Проснулась уже утром, поезд опять стоял — где- то недалеко от Пензы, — в окно с поднятой шторой било солнце, за окном тянулись пустые поля, все в белых гребнях изморози, по ним разгуливали большие птицы, в небе застыли белые комочки облаков; женщина в пуховом платке и ватнике шла по тропинке, несла на плече вязанку хвороста, следом бежала девочка в маленьких черных валенках и красных рукавичках — просто не верилось в это утро, что есть война.

Соседка, молодая красивая татарка, кормила детей: девочку лет десяти и трехлетнего мальчика с болячками за ушами и на голове. Рядом сидели две женщины — сестры — ночью они спали на полу — и, расстелив на коленях чистую холстинку, ели сало с хлебом и чесноком. В ногах у Нины пристроился незнакомый военный — может, сел ночью или перешел из другого купе. Он читал газету.

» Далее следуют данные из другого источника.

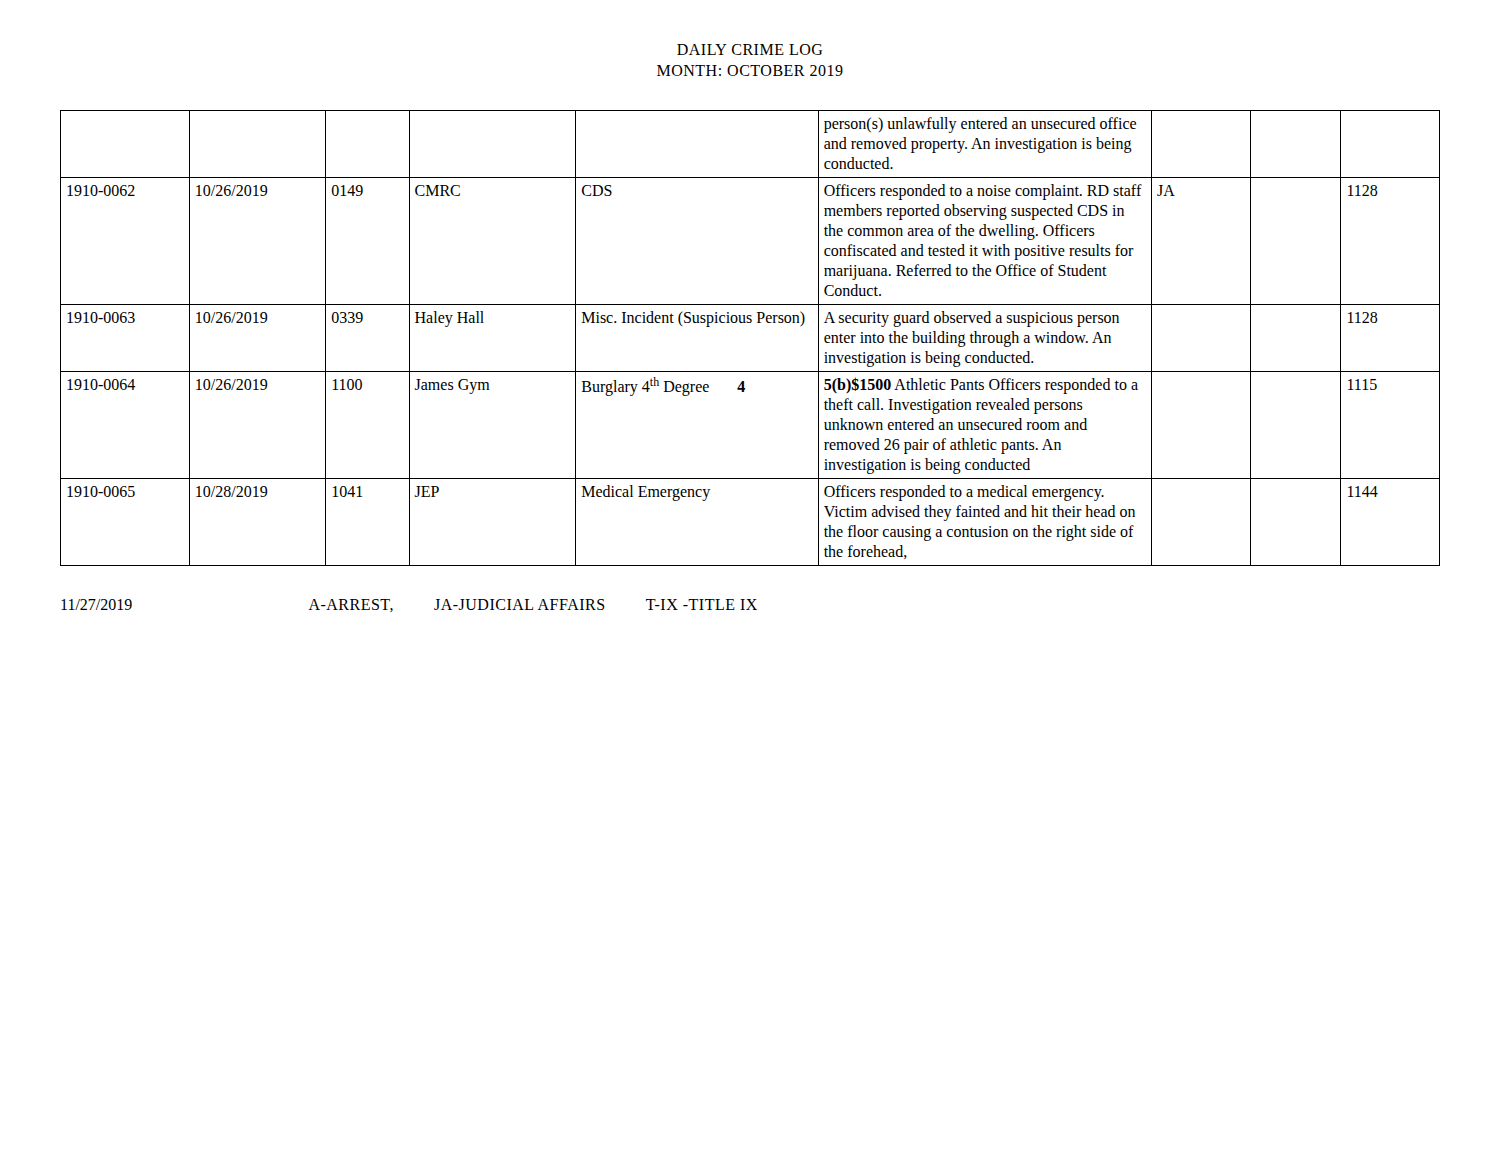DAILY CRIME LOG
MONTH: OCTOBER 2019
| | | | | | person(s) unlawfully entered an unsecured office and removed property. An investigation is being conducted. | | | |
| 1910-0062 | 10/26/2019 | 0149 | CMRC | CDS | Officers responded to a noise complaint. RD staff members reported observing suspected CDS in the common area of the dwelling. Officers confiscated and tested it with positive results for marijuana. Referred to the Office of Student Conduct. | JA | | 1128 |
| 1910-0063 | 10/26/2019 | 0339 | Haley Hall | Misc. Incident (Suspicious Person) | A security guard observed a suspicious person enter into the building through a window. An investigation is being conducted. | | | 1128 |
| 1910-0064 | 10/26/2019 | 1100 | James Gym | Burglary 4 th Degree 4 | 5(b)$1500 Athletic Pants Officers responded to a theft call. Investigation revealed persons unknown entered an unsecured room and removed 26 pair of athletic pants. An investigation is being conducted | | | 1115 |
| 1910-0065 | 10/28/2019 | 1041 | JEP | Medical Emergency | Officers responded to a medical emergency. Victim advised they fainted and hit their head on the floor causing a contusion on the right side of the forehead, | | | 1144 |
11/27/2019
A-ARREST, JA-JUDICIAL AFFAIRS T-IX -TITLE IX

— Как вы себя чувствуете? — спросила соседка. У нее был гибкий певучий голос. — Вы ночью стонали.

— Спасибо, уже хорошо.

Ехали вместе пятые сутки и многое знали друг о друге. Например, эта красивая женщина — ее звали Халима — пробирается с детьми в Челкар. У нее погиб муж на западной границе, она хотела сперва вернуться в Казань, на родину, но потом раздумала: в Казани у нее — никого, а в Челкаре — родные мужа. Сейчас легче тем, кто в куче, добавила она. А сестры — молодые учительницы из Полтавы, их поезд разбомбило, и все вещи погибли, успели выскочить, прихватив документы и узелок с едой. Долго шли пешком, подсаживаясь в случайные поезда, оказались в Москве, узнали, что наркомат просвещения выехал в Куйбышев, теперь едут туда.

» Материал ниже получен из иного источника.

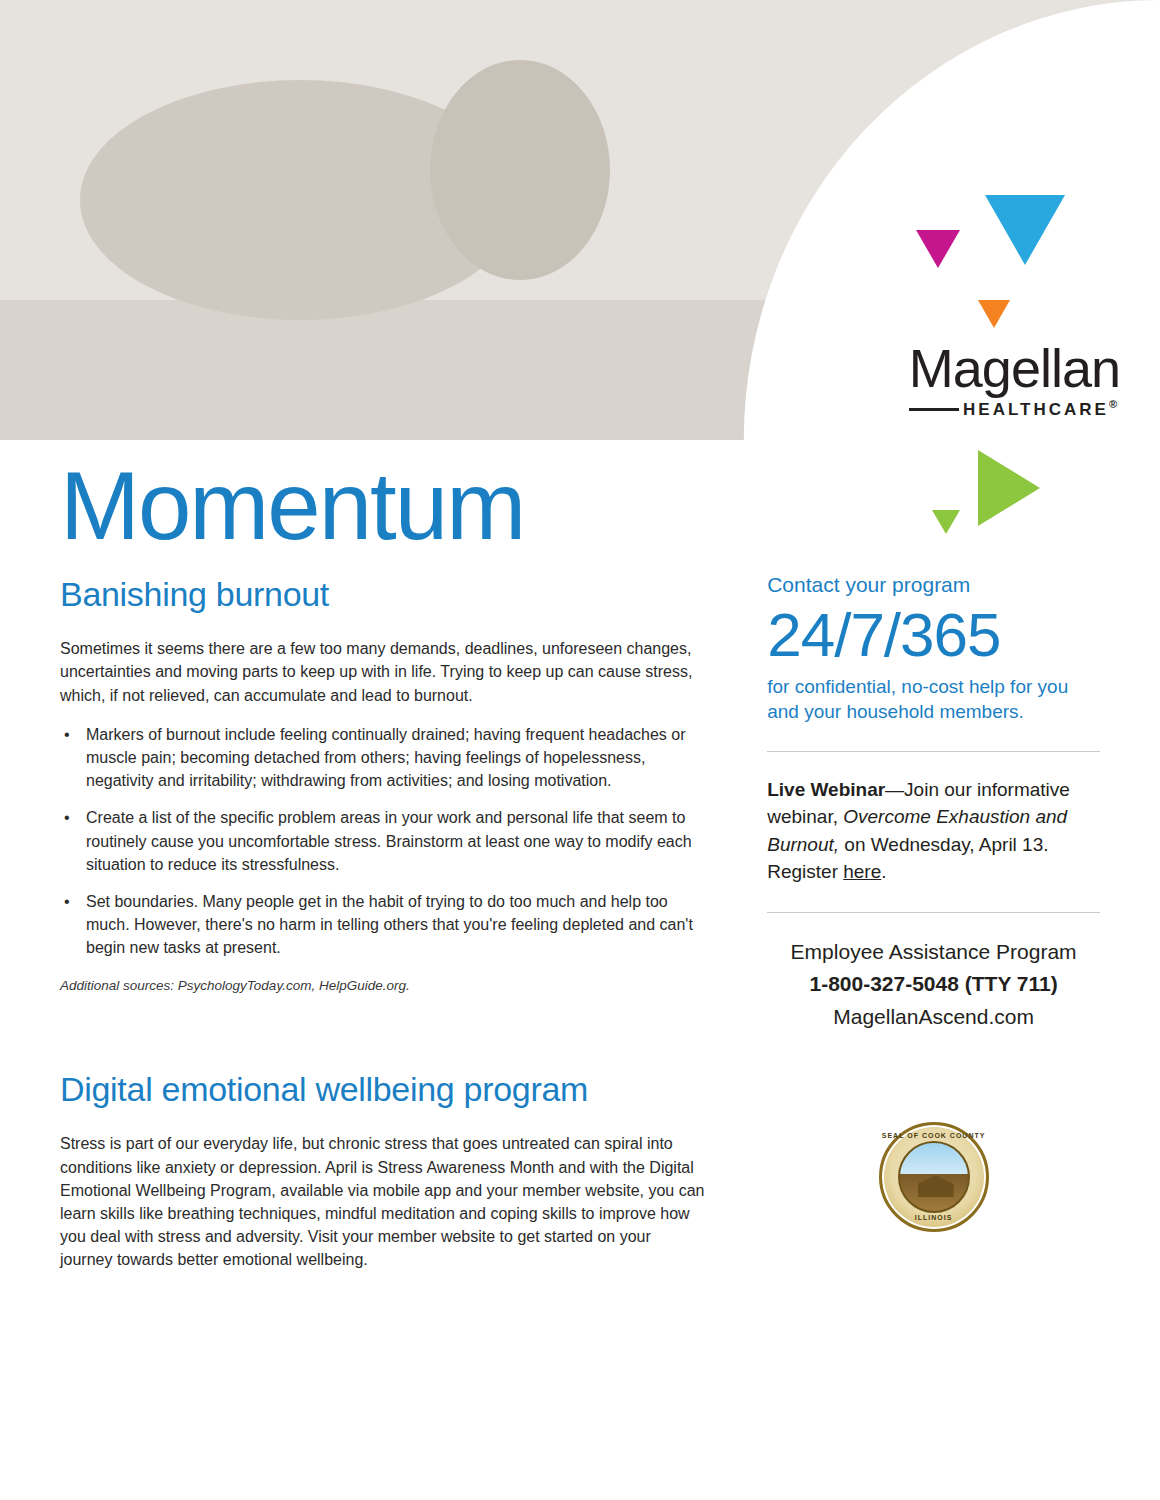Magellan
HEALTHCARE®
Momentum
Banishing burnout
Sometimes it seems there are a few too many demands, deadlines, unforeseen changes, uncertainties and moving parts to keep up with in life. Trying to keep up can cause stress, which, if not relieved, can accumulate and lead to burnout.
Markers of burnout include feeling continually drained; having frequent headaches or muscle pain; becoming detached from others; having feelings of hopelessness, negativity and irritability; withdrawing from activities; and losing motivation.
Create a list of the specific problem areas in your work and personal life that seem to routinely cause you uncomfortable stress. Brainstorm at least one way to modify each situation to reduce its stressfulness.
Set boundaries. Many people get in the habit of trying to do too much and help too much. However, there's no harm in telling others that you're feeling depleted and can't begin new tasks at present.
Additional sources: PsychologyToday.com, HelpGuide.org.
Digital emotional wellbeing program
Stress is part of our everyday life, but chronic stress that goes untreated can spiral into conditions like anxiety or depression. April is Stress Awareness Month and with the Digital Emotional Wellbeing Program, available via mobile app and your member website, you can learn skills like breathing techniques, mindful meditation and coping skills to improve how you deal with stress and adversity. Visit your member website to get started on your journey towards better emotional wellbeing.
Contact your program
24/7/365
for confidential, no-cost help for you and your household members.
Live Webinar—Join our informative webinar, Overcome Exhaustion and Burnout, on Wednesday, April 13. Register here.
Employee Assistance Program
1-800-327-5048 (TTY 711)
MagellanAscend.com
SEAL OF COOK COUNTY ILLINOIS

— И чого мы там нэ бачилы, у том Куйбышеве? Хто нас там ждэ?

Нине нравился их мягкий украинский говор, окрашенный юморком, возле них было уютно и спокойно, она вспомнила Наталку Приходько, любимицу их группы, и ее постоянную присказку: «Ничого, не сумуй, ще нэ вечир!»

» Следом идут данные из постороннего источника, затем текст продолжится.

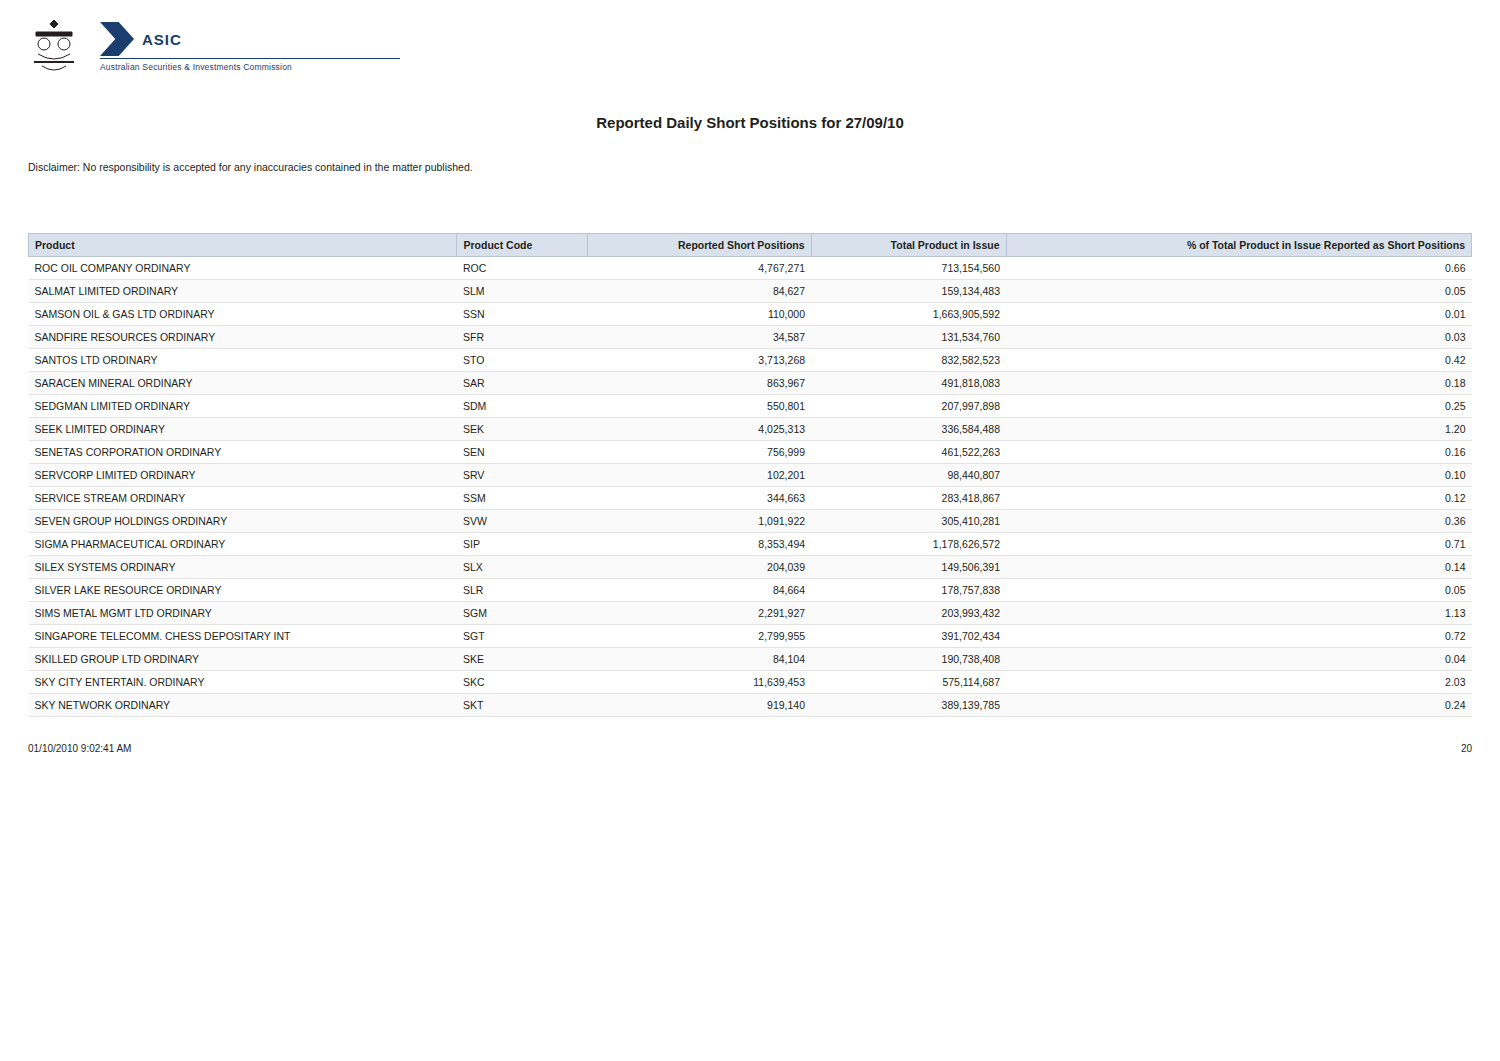ASIC
Australian Securities & Investments Commission
Reported Daily Short Positions for 27/09/10
Disclaimer: No responsibility is accepted for any inaccuracies contained in the matter published.
| Product | Product Code | Reported Short Positions | Total Product in Issue | % of Total Product in Issue Reported as Short Positions |
| --- | --- | --- | --- | --- |
| ROC OIL COMPANY ORDINARY | ROC | 4,767,271 | 713,154,560 | 0.66 |
| SALMAT LIMITED ORDINARY | SLM | 84,627 | 159,134,483 | 0.05 |
| SAMSON OIL & GAS LTD ORDINARY | SSN | 110,000 | 1,663,905,592 | 0.01 |
| SANDFIRE RESOURCES ORDINARY | SFR | 34,587 | 131,534,760 | 0.03 |
| SANTOS LTD ORDINARY | STO | 3,713,268 | 832,582,523 | 0.42 |
| SARACEN MINERAL ORDINARY | SAR | 863,967 | 491,818,083 | 0.18 |
| SEDGMAN LIMITED ORDINARY | SDM | 550,801 | 207,997,898 | 0.25 |
| SEEK LIMITED ORDINARY | SEK | 4,025,313 | 336,584,488 | 1.20 |
| SENETAS CORPORATION ORDINARY | SEN | 756,999 | 461,522,263 | 0.16 |
| SERVCORP LIMITED ORDINARY | SRV | 102,201 | 98,440,807 | 0.10 |
| SERVICE STREAM ORDINARY | SSM | 344,663 | 283,418,867 | 0.12 |
| SEVEN GROUP HOLDINGS ORDINARY | SVW | 1,091,922 | 305,410,281 | 0.36 |
| SIGMA PHARMACEUTICAL ORDINARY | SIP | 8,353,494 | 1,178,626,572 | 0.71 |
| SILEX SYSTEMS ORDINARY | SLX | 204,039 | 149,506,391 | 0.14 |
| SILVER LAKE RESOURCE ORDINARY | SLR | 84,664 | 178,757,838 | 0.05 |
| SIMS METAL MGMT LTD ORDINARY | SGM | 2,291,927 | 203,993,432 | 1.13 |
| SINGAPORE TELECOMM. CHESS DEPOSITARY INT | SGT | 2,799,955 | 391,702,434 | 0.72 |
| SKILLED GROUP LTD ORDINARY | SKE | 84,104 | 190,738,408 | 0.04 |
| SKY CITY ENTERTAIN. ORDINARY | SKC | 11,639,453 | 575,114,687 | 2.03 |
| SKY NETWORK ORDINARY | SKT | 919,140 | 389,139,785 | 0.24 |
01/10/2010 9:02:41 AM
20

Лев Михайлович — тот старик, что спал у нее в ногах, — беженец из Прибалтики, с самого начала войны скитался по городам, разыскивал племянницу, больше у него никого из родных нет. Теперь вот нет и дома. Знакомые в Москве сказали, что племянница выехала в Ташкент. С юмором и без обиды рассказывал он, как перепугало знакомых его «явление в Москве»: сперва приняли за бродягу — так обтрепался он за дорогу, — потом, когда узнали, испугались еще больше, решили, что осядет у них, и хором уговаривали ехать в Ташкент, даже деньгами помогли.